From the records below, output exactly the lines running from the line containing "19: (432, 359, 1.26)" through the line containing "37: (881, 44, 1.12)", and no others.
= Beginning of Section =
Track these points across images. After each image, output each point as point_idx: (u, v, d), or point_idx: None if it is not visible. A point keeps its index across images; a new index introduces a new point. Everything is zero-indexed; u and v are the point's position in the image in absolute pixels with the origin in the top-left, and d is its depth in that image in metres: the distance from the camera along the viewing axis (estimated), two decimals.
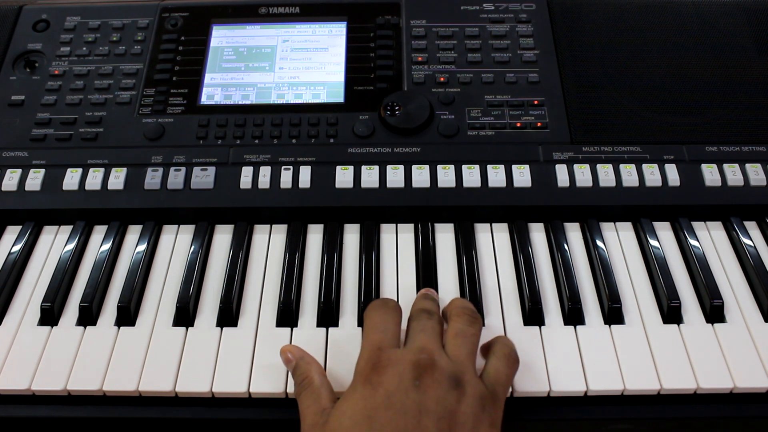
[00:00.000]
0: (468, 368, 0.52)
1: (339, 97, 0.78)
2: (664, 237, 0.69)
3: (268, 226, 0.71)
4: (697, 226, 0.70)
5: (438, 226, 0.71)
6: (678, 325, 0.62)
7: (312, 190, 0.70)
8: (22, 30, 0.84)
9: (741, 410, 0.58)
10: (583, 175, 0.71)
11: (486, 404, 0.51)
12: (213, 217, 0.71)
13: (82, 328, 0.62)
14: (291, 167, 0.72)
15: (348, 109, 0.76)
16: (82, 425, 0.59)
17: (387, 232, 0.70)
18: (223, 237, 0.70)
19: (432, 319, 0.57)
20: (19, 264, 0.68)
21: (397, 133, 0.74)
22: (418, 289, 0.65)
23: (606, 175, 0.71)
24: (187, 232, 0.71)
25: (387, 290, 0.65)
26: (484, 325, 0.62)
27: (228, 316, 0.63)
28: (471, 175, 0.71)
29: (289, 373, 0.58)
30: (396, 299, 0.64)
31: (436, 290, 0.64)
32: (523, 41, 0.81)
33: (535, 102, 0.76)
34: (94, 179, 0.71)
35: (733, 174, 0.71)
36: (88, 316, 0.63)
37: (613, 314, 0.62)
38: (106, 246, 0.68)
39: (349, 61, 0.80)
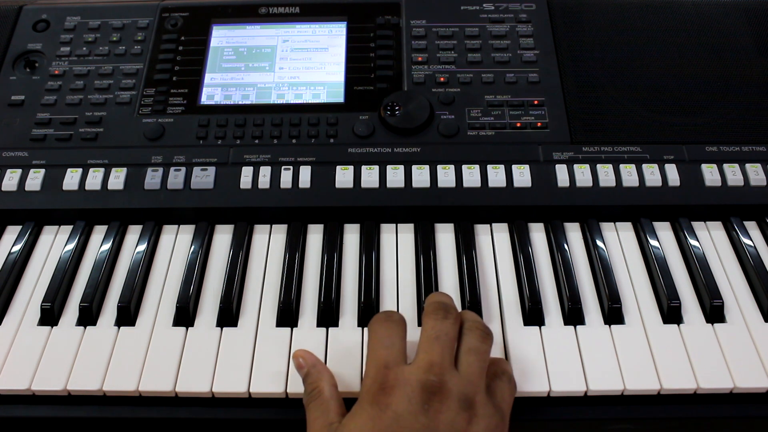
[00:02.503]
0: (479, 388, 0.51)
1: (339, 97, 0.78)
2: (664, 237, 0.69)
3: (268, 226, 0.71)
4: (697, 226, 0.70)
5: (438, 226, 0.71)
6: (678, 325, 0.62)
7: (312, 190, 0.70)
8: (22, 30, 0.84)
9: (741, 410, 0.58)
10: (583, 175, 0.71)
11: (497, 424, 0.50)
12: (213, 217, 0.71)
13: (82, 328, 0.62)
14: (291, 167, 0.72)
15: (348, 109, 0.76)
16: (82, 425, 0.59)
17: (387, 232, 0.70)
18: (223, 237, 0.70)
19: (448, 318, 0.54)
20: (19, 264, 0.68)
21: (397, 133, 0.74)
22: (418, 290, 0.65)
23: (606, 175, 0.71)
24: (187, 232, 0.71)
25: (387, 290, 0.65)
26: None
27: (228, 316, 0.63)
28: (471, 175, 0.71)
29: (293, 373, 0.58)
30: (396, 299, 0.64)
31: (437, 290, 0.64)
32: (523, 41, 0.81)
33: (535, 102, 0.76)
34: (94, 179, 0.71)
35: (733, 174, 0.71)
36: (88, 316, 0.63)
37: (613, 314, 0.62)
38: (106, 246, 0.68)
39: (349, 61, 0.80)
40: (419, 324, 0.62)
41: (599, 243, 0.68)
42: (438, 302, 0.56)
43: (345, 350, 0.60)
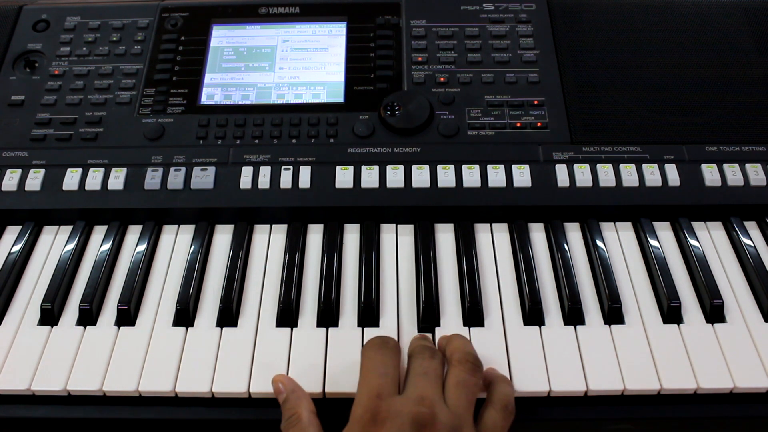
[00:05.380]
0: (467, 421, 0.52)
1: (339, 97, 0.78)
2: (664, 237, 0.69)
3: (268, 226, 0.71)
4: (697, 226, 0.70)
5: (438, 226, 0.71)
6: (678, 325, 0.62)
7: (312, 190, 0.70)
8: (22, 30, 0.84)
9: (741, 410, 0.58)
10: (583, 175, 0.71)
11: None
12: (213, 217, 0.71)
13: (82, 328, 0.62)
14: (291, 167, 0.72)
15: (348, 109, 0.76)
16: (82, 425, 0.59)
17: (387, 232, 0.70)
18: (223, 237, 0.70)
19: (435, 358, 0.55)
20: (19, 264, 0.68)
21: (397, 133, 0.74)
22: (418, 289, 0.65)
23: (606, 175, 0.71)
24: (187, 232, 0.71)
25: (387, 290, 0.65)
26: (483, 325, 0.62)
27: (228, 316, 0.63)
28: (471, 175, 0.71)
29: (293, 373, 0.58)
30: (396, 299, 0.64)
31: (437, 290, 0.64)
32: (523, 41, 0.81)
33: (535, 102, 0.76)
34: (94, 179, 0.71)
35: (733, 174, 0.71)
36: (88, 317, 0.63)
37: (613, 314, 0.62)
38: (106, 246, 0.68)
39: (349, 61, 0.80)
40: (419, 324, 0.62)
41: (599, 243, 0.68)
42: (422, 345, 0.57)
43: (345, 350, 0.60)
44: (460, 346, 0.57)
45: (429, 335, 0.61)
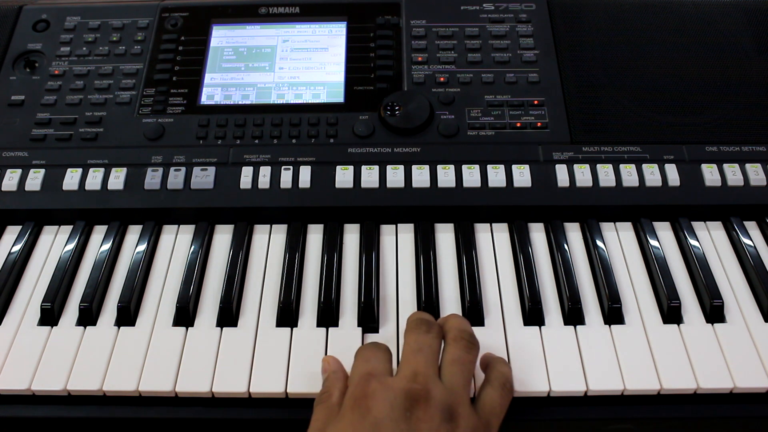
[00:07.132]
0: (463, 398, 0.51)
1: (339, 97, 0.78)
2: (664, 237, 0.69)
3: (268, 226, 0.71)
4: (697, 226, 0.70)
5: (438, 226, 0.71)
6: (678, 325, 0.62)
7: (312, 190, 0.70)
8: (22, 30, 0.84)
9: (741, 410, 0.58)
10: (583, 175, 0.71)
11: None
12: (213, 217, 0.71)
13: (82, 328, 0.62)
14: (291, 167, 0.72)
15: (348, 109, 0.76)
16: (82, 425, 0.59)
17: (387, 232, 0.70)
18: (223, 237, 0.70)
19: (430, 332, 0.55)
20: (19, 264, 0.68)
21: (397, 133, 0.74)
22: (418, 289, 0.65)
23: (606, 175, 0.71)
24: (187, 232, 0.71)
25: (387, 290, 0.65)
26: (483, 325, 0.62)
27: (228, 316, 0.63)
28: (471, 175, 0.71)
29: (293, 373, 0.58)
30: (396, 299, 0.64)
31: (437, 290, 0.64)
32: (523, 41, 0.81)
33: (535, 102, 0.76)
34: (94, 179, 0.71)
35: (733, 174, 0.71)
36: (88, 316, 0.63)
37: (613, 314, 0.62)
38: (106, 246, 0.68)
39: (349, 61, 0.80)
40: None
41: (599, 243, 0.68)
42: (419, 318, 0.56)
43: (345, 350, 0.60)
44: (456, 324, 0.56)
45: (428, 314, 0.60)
= End of Section =
= Beginning of Section =
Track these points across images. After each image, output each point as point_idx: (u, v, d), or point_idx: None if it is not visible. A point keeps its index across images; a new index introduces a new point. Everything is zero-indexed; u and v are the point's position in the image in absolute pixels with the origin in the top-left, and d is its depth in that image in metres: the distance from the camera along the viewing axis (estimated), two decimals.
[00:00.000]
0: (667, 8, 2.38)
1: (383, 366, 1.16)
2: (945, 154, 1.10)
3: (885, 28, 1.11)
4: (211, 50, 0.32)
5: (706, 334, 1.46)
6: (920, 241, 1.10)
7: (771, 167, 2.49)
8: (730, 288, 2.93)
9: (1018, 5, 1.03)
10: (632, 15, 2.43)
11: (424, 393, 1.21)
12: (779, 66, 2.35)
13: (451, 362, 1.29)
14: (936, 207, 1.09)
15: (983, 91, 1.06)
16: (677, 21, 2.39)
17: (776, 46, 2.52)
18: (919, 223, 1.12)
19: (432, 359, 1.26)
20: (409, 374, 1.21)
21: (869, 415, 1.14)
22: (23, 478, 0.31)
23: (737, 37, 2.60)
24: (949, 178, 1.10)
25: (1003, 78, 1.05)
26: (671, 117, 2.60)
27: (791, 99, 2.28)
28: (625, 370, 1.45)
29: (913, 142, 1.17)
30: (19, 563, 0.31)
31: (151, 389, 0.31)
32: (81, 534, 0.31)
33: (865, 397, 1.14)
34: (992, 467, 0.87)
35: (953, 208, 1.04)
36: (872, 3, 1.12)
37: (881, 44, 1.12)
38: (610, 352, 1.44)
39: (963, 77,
= End of Section =
Output ▸
19: (432, 359, 1.26)
20: (409, 374, 1.21)
21: (869, 415, 1.14)
22: (23, 478, 0.31)
23: (737, 37, 2.60)
24: (949, 178, 1.10)
25: (1003, 78, 1.05)
26: (671, 117, 2.60)
27: (791, 99, 2.28)
28: (625, 370, 1.45)
29: (913, 142, 1.17)
30: (19, 563, 0.31)
31: (151, 389, 0.31)
32: (81, 534, 0.31)
33: (865, 397, 1.14)
34: (992, 467, 0.87)
35: (953, 208, 1.04)
36: (872, 3, 1.12)
37: (881, 44, 1.12)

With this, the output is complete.